(Recorded data)
Start of Block

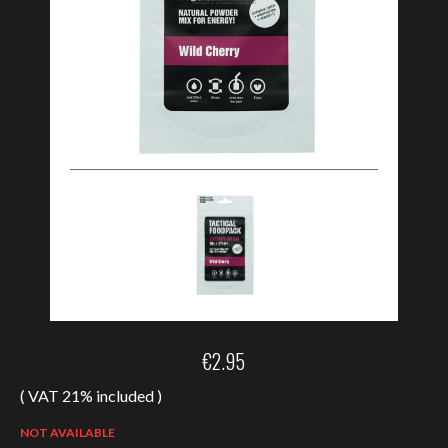
€
2.95
( VAT 21% included )
NOT AVAILABLE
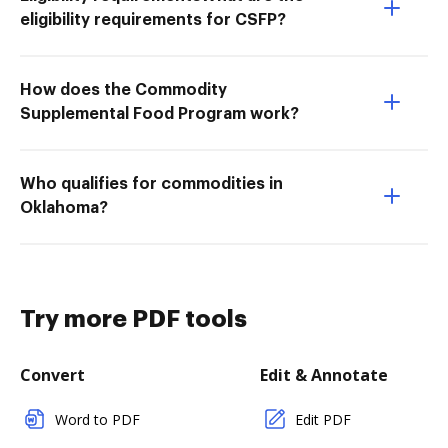
eligibility requirements for CSFP?
How does the Commodity
Supplemental Food Program work?
Who qualifies for commodities in
Oklahoma?
Try more PDF tools
Convert
Edit & Annotate
Word to PDF
Edit PDF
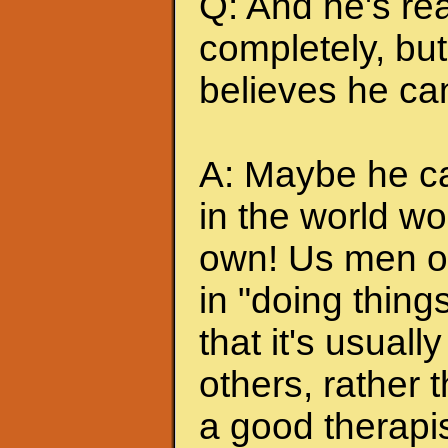
Q: And he's rea
completely, but 
believes he can
A: Maybe he can
in the world wo
own! Us men of
in "doing thing
that it's usuall
others, rather
a good therapis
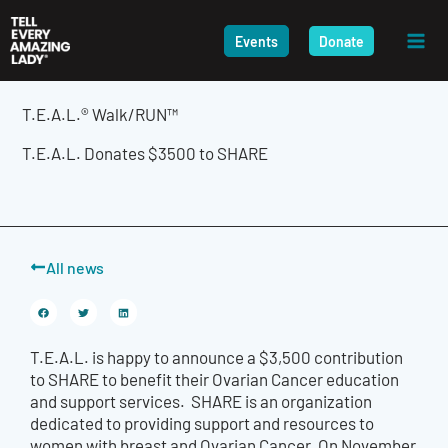
Skip
to
Events
Donate
content
T.E.A.L.® Walk/RUN™
T.E.A.L. Donates $3500 to SHARE
All news
T.E.A.L. is happy to announce a $3,500 contribution
to SHARE to benefit their Ovarian Cancer education
and support services. SHARE is an organization
dedicated to providing support and resources to
women with breast and Ovarian Cancer. On November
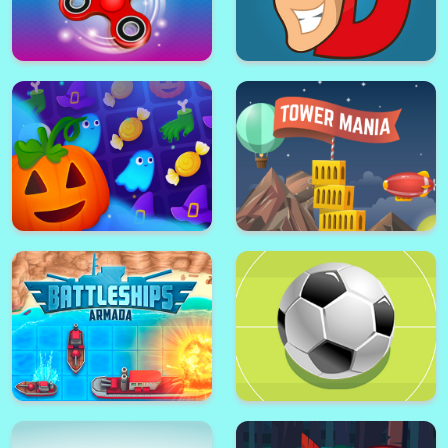
Zoo Pinball
Solitaire 15in1 Collection
Pizza Ninja Mania
Pharaoh Slots Casino
Fidget Spinner Mania
Dangerous Danny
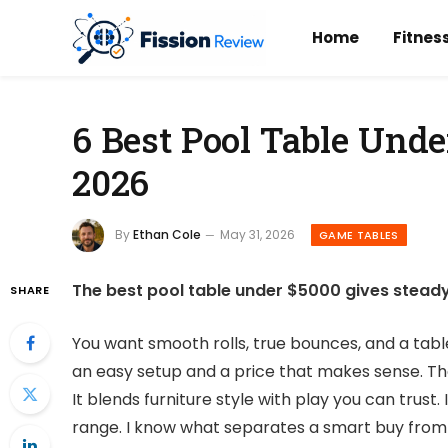
Home
Fitnes
6 Best Pool Table Unde
2026
By
Ethan Cole
May 31, 2026
GAME TABLES
The best pool table under $5000 gives steady r
SHARE
You want smooth rolls, true bounces, and a tabl
an easy setup and a price that makes sense. Th
It blends furniture style with play you can trust
range. I know what separates a smart buy from 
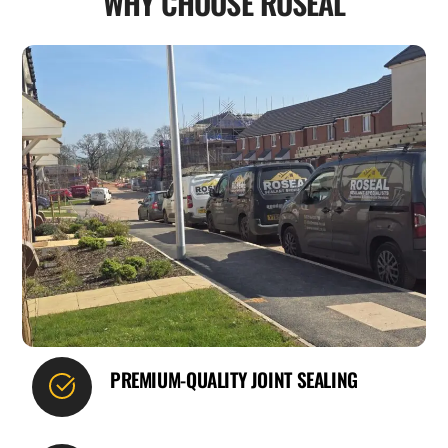
WHY CHOOSE ROSEAL
PREMIUM-QUALITY JOINT SEALING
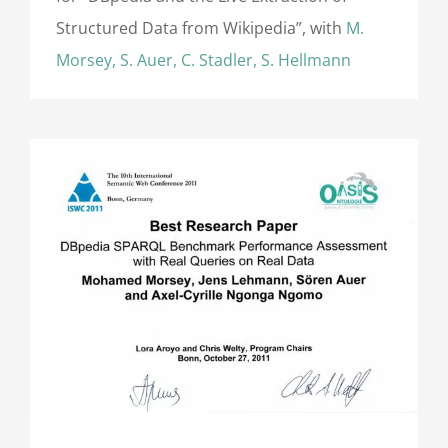
Structured Data from Wikipedia”, with
M.
Morsey, S. Auer, C. Stadler, S. Hellmann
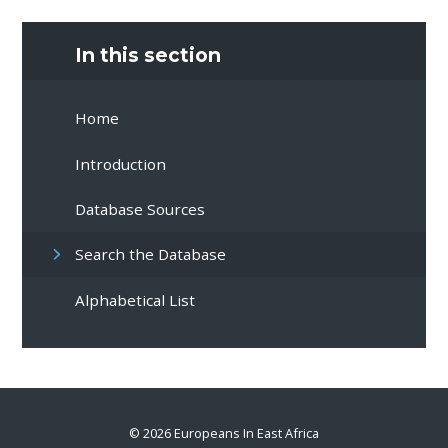
In this section
Home
Introduction
Database Sources
Search the Database
Alphabetical List
© 2026 Europeans In East Africa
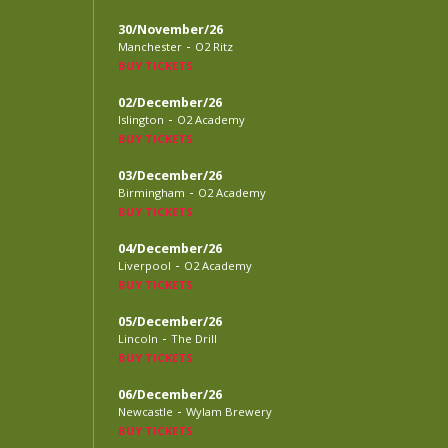
30/November/26
-
Manchester
O2 Ritz
BUY TICKETS
02/December/26
-
Islington
O2 Academy
BUY TICKETS
03/December/26
-
Birmingham
O2 Academy
BUY TICKETS
04/December/26
-
Liverpool
O2 Academy
BUY TICKETS
05/December/26
-
Lincoln
The Drill
BUY TICKETS
06/December/26
-
Newcastle
Wylam Brewery
BUY TICKETS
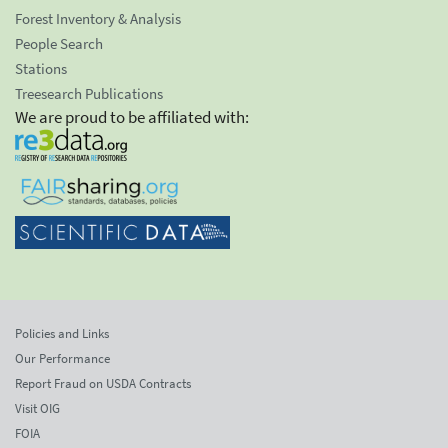
Forest Inventory & Analysis
People Search
Stations
Treesearch Publications
We are proud to be affiliated with:
Policies and Links
Our Performance
Report Fraud on USDA Contracts
Visit OIG
FOIA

End of Block

● Work required
Give the data again word for word, without images.

● Task response
€
2.95
( VAT 21% included )
NOT AVAILABLE
eligibility requirements for CSFP?
How does the Commodity
Supplemental Food Program work?
Who qualifies for commodities in
Oklahoma?
Try more PDF tools
Convert
Edit & Annotate
Word to PDF
Edit PDF
Q: And he's rea
completely, but 
believes he can
A: Maybe he can
in the world wo
own! Us men of
in "doing thing
that it's usuall
others, rather
a good therapis
Skip
to
Events
Donate
content
T.E.A.L.® Walk/RUN™
T.E.A.L. Donates $3500 to SHARE
All news
T.E.A.L. is happy to announce a $3,500 contribution
to SHARE to benefit their Ovarian Cancer education
and support services. SHARE is an organization
dedicated to providing support and resources to
women with breast and Ovarian Cancer. On November
Zoo Pinball
Solitaire 15in1 Collection
Pizza Ninja Mania
Pharaoh Slots Casino
Fidget Spinner Mania
Dangerous Danny
Home
Fitnes
6 Best Pool Table Unde
2026
By
Ethan Cole
May 31, 2026
GAME TABLES
The best pool table under $5000 gives steady r
SHARE
You want smooth rolls, true bounces, and a tabl
an easy setup and a price that makes sense. Th
It blends furniture style with play you can trust
range. I know what separates a smart buy from 
WHY CHOOSE ROSEAL
PREMIUM-QUALITY JOINT SEALING
Structured Data from Wikipedia”, with
M.
Morsey, S. Auer, C. Stadler, S. Hellmann
In this section
Home
Introduction
Database Sources
Search the Database
Alphabetical List
© 2026 Europeans In East Africa
30/November/26
-
Manchester
O2 Ritz
BUY TICKETS
02/December/26
-
Islington
O2 Academy
BUY TICKETS
03/December/26
-
Birmingham
O2 Academy
BUY TICKETS
04/December/26
-
Liverpool
O2 Academy
BUY TICKETS
05/December/26
-
Lincoln
The Drill
BUY TICKETS
06/December/26
-
Newcastle
Wylam Brewery
BUY TICKETS
Forest Inventory & Analysis
People Search
Stations
Treesearch Publications
We are proud to be affiliated with:
Policies and Links
Our Performance
Report Fraud on USDA Contracts
Visit OIG
FOIA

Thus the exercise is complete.